In the material below, find the line with "Imobiliária" and the line with "para sair do imóvel.", then output those two lines and every line between them, exactly.
____________
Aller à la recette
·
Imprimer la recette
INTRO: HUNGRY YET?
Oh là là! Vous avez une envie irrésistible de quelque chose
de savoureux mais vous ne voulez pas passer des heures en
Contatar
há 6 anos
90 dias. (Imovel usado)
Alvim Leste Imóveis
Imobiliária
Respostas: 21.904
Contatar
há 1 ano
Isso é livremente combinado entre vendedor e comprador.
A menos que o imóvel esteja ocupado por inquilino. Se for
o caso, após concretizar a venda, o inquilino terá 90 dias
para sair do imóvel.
____________
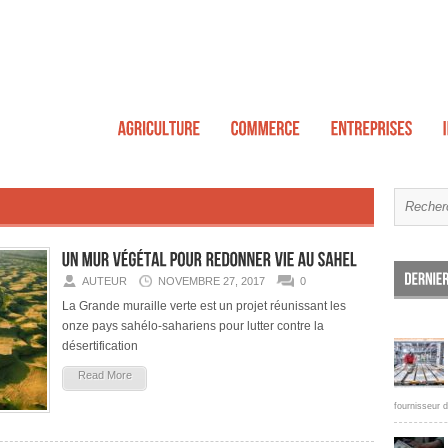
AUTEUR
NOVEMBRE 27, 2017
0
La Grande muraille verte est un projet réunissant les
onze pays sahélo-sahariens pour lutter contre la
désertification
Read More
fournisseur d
____________
* [FINISHED TASK]
Imobiliária
Respostas: 21.904
Contatar
há 1 ano
Isso é livremente combinado entre vendedor e comprador.
A menos que o imóvel esteja ocupado por inquilino. Se for
o caso, após concretizar a venda, o inquilino terá 90 dias
para sair do imóvel.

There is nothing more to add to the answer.